## RECORD EXTRACTS
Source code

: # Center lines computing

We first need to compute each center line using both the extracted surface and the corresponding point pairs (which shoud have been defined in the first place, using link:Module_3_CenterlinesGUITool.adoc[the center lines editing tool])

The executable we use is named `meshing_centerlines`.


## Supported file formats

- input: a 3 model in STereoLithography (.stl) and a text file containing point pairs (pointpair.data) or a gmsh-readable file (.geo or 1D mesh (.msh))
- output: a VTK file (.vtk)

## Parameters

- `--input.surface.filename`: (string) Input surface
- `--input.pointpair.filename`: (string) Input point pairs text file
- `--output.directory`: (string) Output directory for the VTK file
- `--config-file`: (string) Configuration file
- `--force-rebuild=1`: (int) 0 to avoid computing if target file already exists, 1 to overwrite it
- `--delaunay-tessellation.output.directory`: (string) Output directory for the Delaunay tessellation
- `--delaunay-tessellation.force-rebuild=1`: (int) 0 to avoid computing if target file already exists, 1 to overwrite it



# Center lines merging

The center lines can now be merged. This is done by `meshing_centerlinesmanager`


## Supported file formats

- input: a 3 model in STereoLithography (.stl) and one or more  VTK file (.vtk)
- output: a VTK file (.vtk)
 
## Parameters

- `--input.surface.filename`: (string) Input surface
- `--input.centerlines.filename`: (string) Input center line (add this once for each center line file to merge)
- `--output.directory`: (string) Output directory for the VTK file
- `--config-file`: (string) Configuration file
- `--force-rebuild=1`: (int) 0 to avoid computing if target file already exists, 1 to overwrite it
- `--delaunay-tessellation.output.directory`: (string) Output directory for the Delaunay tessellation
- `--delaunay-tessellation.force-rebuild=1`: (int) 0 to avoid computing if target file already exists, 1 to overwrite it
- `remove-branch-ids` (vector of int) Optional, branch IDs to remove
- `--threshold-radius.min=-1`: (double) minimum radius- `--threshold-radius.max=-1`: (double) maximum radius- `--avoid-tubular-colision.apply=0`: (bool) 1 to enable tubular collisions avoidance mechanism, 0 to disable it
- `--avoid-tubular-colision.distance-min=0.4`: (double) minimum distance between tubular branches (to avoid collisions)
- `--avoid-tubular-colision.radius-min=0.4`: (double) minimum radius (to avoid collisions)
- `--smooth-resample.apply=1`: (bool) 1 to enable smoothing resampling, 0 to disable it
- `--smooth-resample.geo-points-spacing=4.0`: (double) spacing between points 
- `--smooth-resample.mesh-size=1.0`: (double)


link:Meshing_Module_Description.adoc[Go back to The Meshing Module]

## WHAT NEEDS TO BE DONE
All of the entries should be written out again exactly.

## WRITTEN RESPONSE
Source code

: # Center lines computing

We first need to compute each center line using both the extracted surface and the corresponding point pairs (which shoud have been defined in the first place, using link:Module_3_CenterlinesGUITool.adoc[the center lines editing tool])

The executable we use is named `meshing_centerlines`.


## Supported file formats

- input: a 3 model in STereoLithography (.stl) and a text file containing point pairs (pointpair.data) or a gmsh-readable file (.geo or 1D mesh (.msh))
- output: a VTK file (.vtk)

## Parameters

- `--input.surface.filename`: (string) Input surface
- `--input.pointpair.filename`: (string) Input point pairs text file
- `--output.directory`: (string) Output directory for the VTK file
- `--config-file`: (string) Configuration file
- `--force-rebuild=1`: (int) 0 to avoid computing if target file already exists, 1 to overwrite it
- `--delaunay-tessellation.output.directory`: (string) Output directory for the Delaunay tessellation
- `--delaunay-tessellation.force-rebuild=1`: (int) 0 to avoid computing if target file already exists, 1 to overwrite it



# Center lines merging

The center lines can now be merged. This is done by `meshing_centerlinesmanager`


## Supported file formats

- input: a 3 model in STereoLithography (.stl) and one or more  VTK file (.vtk)
- output: a VTK file (.vtk)
 
## Parameters

- `--input.surface.filename`: (string) Input surface
- `--input.centerlines.filename`: (string) Input center line (add this once for each center line file to merge)
- `--output.directory`: (string) Output directory for the VTK file
- `--config-file`: (string) Configuration file
- `--force-rebuild=1`: (int) 0 to avoid computing if target file already exists, 1 to overwrite it
- `--delaunay-tessellation.output.directory`: (string) Output directory for the Delaunay tessellation
- `--delaunay-tessellation.force-rebuild=1`: (int) 0 to avoid computing if target file already exists, 1 to overwrite it
- `remove-branch-ids` (vector of int) Optional, branch IDs to remove
- `--threshold-radius.min=-1`: (double) minimum radius- `--threshold-radius.max=-1`: (double) maximum radius- `--avoid-tubular-colision.apply=0`: (bool) 1 to enable tubular collisions avoidance mechanism, 0 to disable it
- `--avoid-tubular-colision.distance-min=0.4`: (double) minimum distance between tubular branches (to avoid collisions)
- `--avoid-tubular-colision.radius-min=0.4`: (double) minimum radius (to avoid collisions)
- `--smooth-resample.apply=1`: (bool) 1 to enable smoothing resampling, 0 to disable it
- `--smooth-resample.geo-points-spacing=4.0`: (double) spacing between points 
- `--smooth-resample.mesh-size=1.0`: (double)


link:Meshing_Module_Description.adoc[Go back to The Meshing Module]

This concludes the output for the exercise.